An exact transcript of every entry is required, without any of the pictures.

── Exercise inputs ──

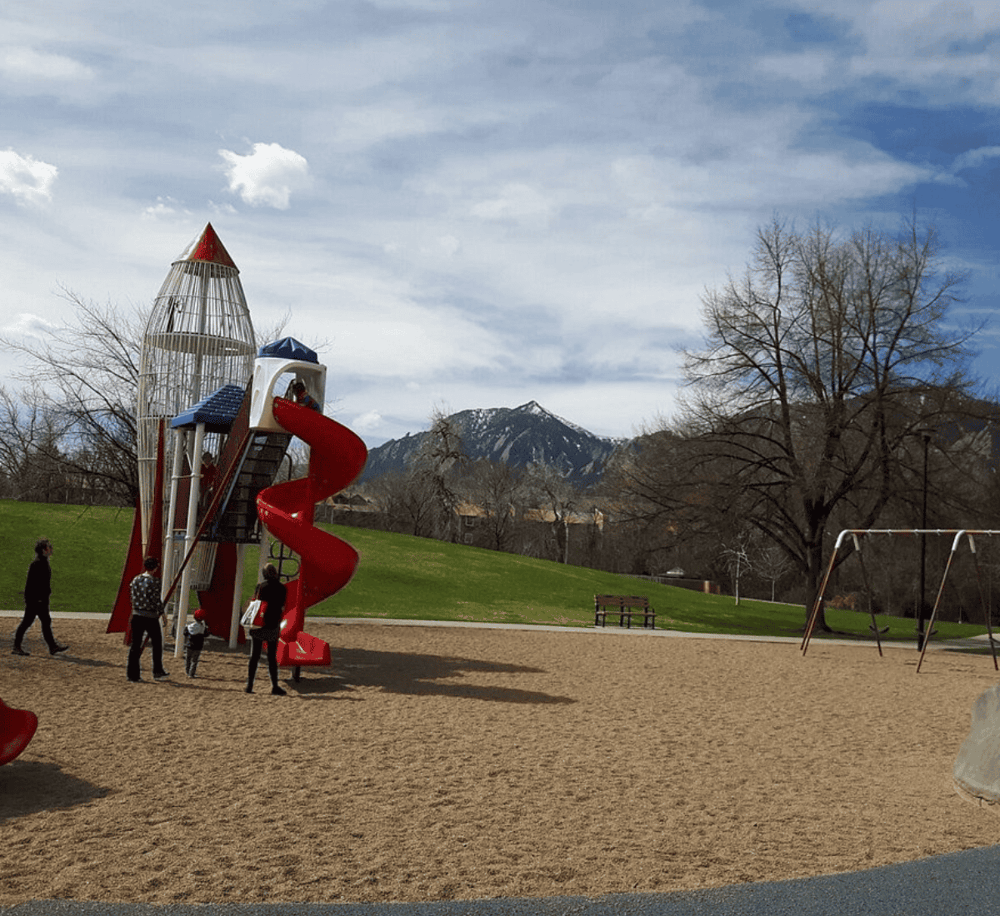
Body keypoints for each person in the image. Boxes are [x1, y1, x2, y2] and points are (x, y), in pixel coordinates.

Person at [12, 538, 68, 657]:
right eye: (49, 547)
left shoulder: (42, 562)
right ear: (44, 550)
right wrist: (37, 599)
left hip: (40, 600)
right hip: (36, 601)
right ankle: (17, 647)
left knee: (45, 621)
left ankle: (52, 647)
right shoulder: (38, 564)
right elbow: (32, 584)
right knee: (28, 622)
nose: (51, 549)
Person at [245, 563, 287, 696]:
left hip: (259, 623)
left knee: (255, 656)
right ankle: (274, 685)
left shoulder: (261, 587)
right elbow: (282, 604)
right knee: (271, 657)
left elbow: (256, 603)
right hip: (273, 623)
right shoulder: (282, 588)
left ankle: (250, 685)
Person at [127, 557, 169, 683]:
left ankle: (132, 674)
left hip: (137, 614)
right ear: (155, 568)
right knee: (157, 644)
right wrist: (162, 613)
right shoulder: (155, 582)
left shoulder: (136, 579)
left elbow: (132, 595)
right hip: (150, 616)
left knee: (135, 645)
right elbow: (156, 600)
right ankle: (157, 671)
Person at [183, 607, 211, 678]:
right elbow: (207, 634)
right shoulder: (203, 628)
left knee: (188, 659)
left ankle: (187, 671)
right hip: (198, 646)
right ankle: (191, 674)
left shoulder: (189, 626)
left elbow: (185, 633)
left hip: (189, 645)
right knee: (194, 660)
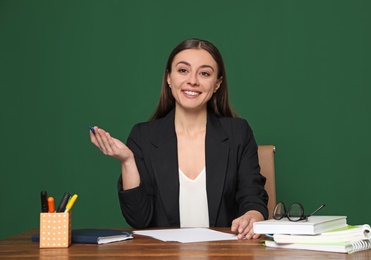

───

- Result of this exercise:
Body keypoints for each person in the image. Boxes are [x1, y1, x2, y2] and points are (x, y), in pixel coordinates.

Person at [12, 538, 68, 657]:
right eye: (49, 547)
left shoulder: (42, 562)
right ear: (44, 550)
right wrist: (37, 599)
left hip: (40, 600)
right hip: (36, 601)
right ankle: (17, 647)
left knee: (45, 621)
left ankle: (52, 647)
right shoulder: (38, 564)
right elbow: (32, 584)
right knee: (28, 622)
nose: (51, 549)
Person at [245, 563, 287, 696]:
left hip: (259, 623)
left knee: (255, 656)
right ankle: (274, 685)
left shoulder: (261, 587)
right elbow: (282, 604)
right knee: (271, 657)
left elbow: (256, 603)
right hip: (273, 623)
right shoulder: (282, 588)
left ankle: (250, 685)
Person at [127, 557, 169, 683]:
left ankle: (132, 674)
left hip: (137, 614)
right ear: (155, 568)
right knee: (157, 644)
right wrist: (162, 613)
right shoulder: (155, 582)
left shoulder: (136, 579)
left elbow: (132, 595)
right hip: (150, 616)
left knee: (135, 645)
right elbow: (156, 600)
right ankle: (157, 671)
Person at [183, 607, 211, 678]:
right elbow: (207, 634)
right shoulder: (203, 628)
left knee: (188, 659)
left ankle: (187, 671)
right hip: (198, 646)
right ankle: (191, 674)
left shoulder: (189, 626)
left elbow: (185, 633)
left hip: (189, 645)
right knee: (194, 660)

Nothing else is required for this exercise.